Supplied records:
○ ○ ○ ○

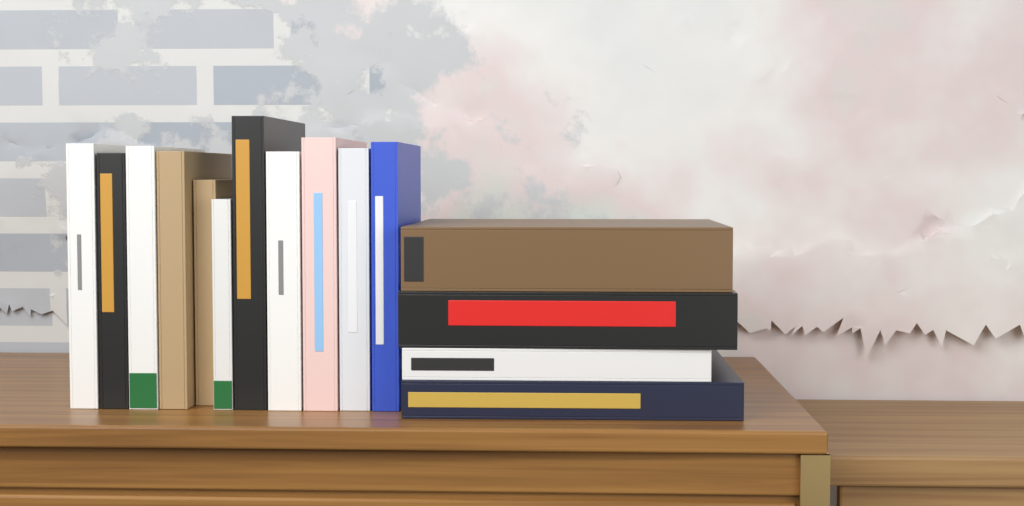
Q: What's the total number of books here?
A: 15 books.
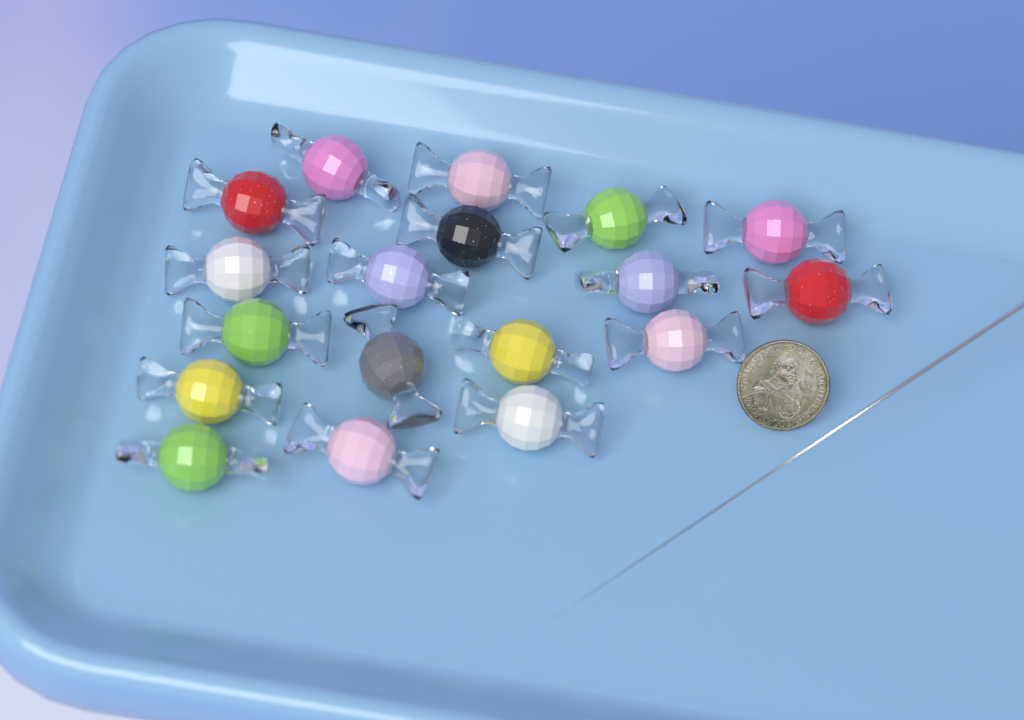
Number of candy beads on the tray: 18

○ ○ ○ ○

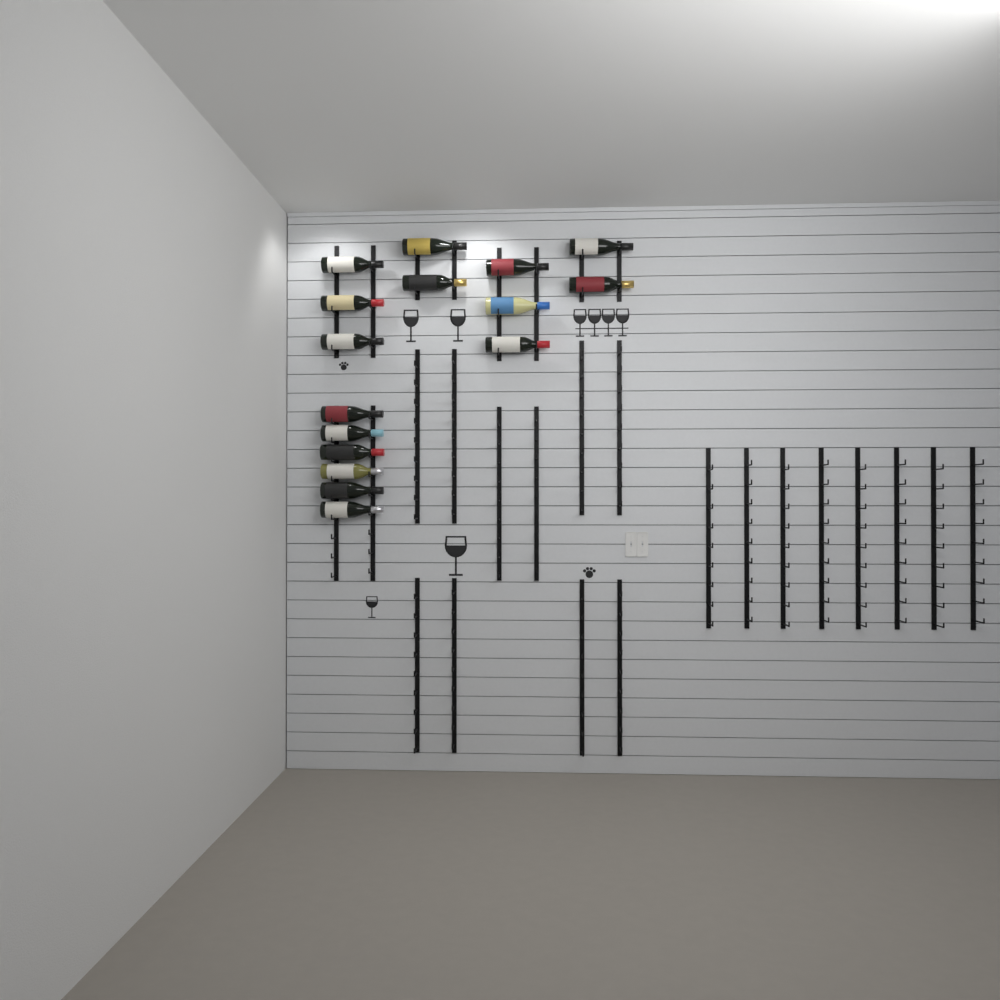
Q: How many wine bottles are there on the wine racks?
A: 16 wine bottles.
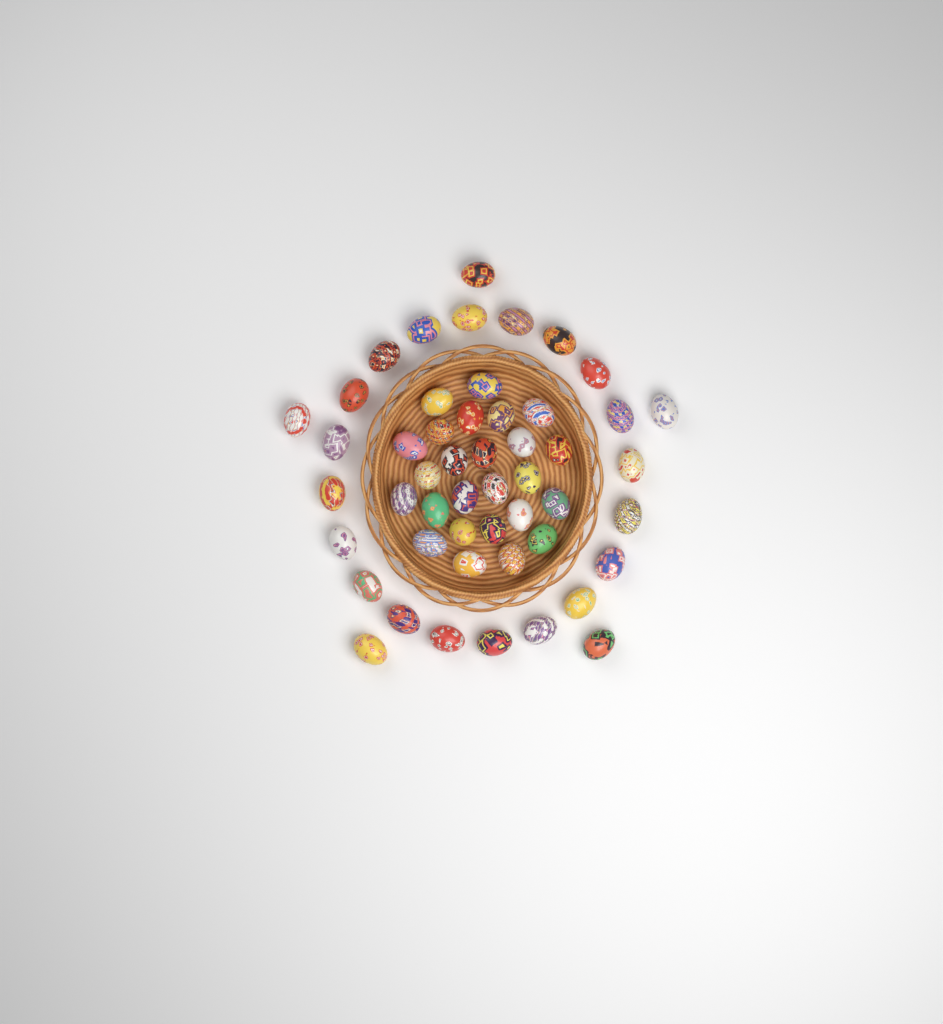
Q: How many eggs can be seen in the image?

○ ○ ○ ○

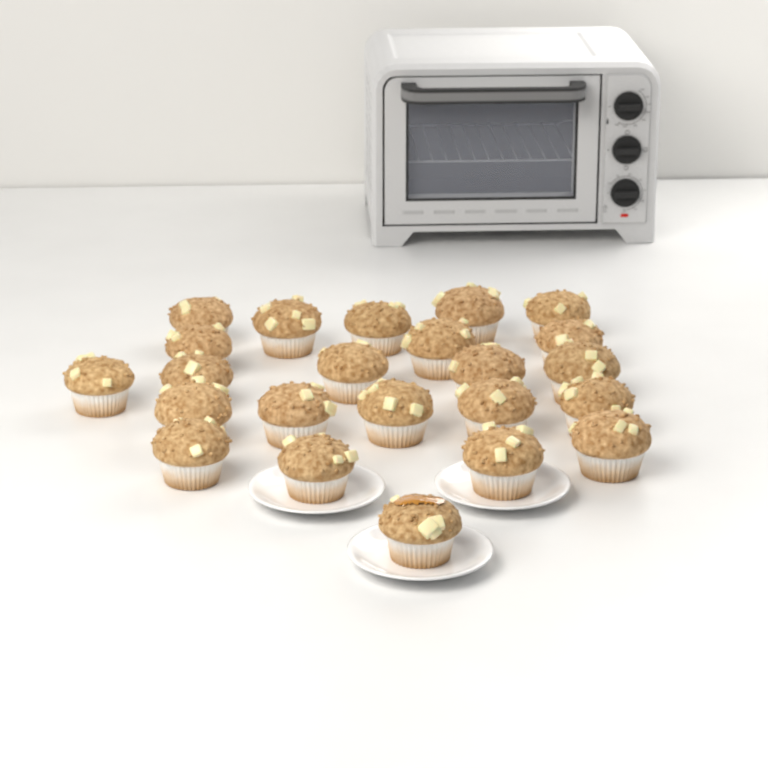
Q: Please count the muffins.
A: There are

○ ○ ○ ○

Return the lines word for word, starting at the line that contains "Q: How many wine" and stopping after the line that contains "Q: How many eggs can be seen in the image?". Leave the pictures out of your answer.

Q: How many wine bottles are there on the wine racks?
A: 16 wine bottles.
Q: How many eggs can be seen in the image?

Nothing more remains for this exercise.